Is it possible that our fixation with time savers, productivity  nurtured by jet planes, microwaves and Pentium chips has spilled over into our spiritual lives? We have no patience for the long haul. If something is wrong then it must be fixed immediately. Maturity takes time. Fruit does not grow overnight. Cultivating a life in the Spirit is slow painstaking work.. As a parent who hopes to instill certain virtues in my children – does it matter what I have to do to get the desired result or is the desired result all that matters? Although our culture insists that the most important thing is to arrive at the destination, many of us have had experiences that remind us how important the journey can be. God has provided us with some resources to cultivate this spiritual fruit of patience.
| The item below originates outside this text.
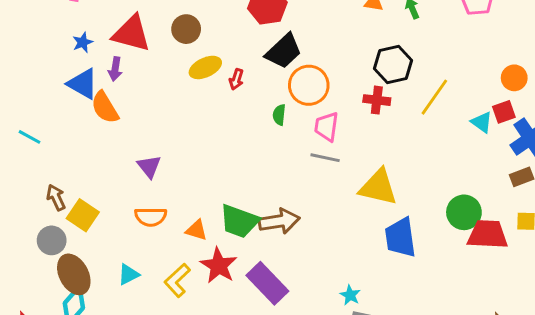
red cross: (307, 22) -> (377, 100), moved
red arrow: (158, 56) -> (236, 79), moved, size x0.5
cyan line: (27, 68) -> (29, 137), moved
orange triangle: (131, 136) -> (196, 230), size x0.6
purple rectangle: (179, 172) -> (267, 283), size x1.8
The heart of the Christian story is a God who is patient, who works slowly and diligently over many generations to create a people who will, by their very life together, bear witness to that God. A God who takes his people into the wilderness for 40 years to teach them dependence and trust. A God who becomes flesh in Jesus and devotes 30 years of life preparing for ministry. A slow, patient God, rather than a God-in-a-hurry God. There’s something liberating about remembering that our God entered our world, moved among us at a walking pace and demonstrated that love of God by being nailed down for us. In doing so God acted to justify us and free us from the need to justify ourselves by hurrying here or there, or accomplish this or that.

Time is not to be understood as a scarce commodity which hangs over our heads and threatens our attempts to make something of ourselves. Instead, by the grace of God with a view of what God has done in the past and desires in the future we are free to view time as a gift. We are set free from the clock to do things like care of the elderly, children and the mentally handicapped. Those whose productivity in our culture is suspect and have no promise to help out our status

One resource to help us is the age-old practice of observing the Sabbath. Such a practice must have seemed strange to Israel’s neighbors. I mean how can you expect to get ahead in the world if one sets aside an entire day each week to “do nothing” while the rest of the world rushes by for more and better? How can the church be about the process of discipleship without the time to do so? Another long standing tradition that might help is seeing Sunday at the eighth day of creation. Some early Christian saw Sunday not as the Sabbath or the first day of the week but as the eighth day of creation. In light of Easter God has begun something new thus adding a new day of creation. When we gather for worship we are not simply marking the beginning of another week, we are gathering to celebrate God’s new definitive act of re-creation that started with the resurrection of Jesus. The new creation has broken into the old, the future has broken into the present and it has not left things as they were.



[1] Neil Postman, Technopoly (New York, Vintage Books, 1993), 14-15.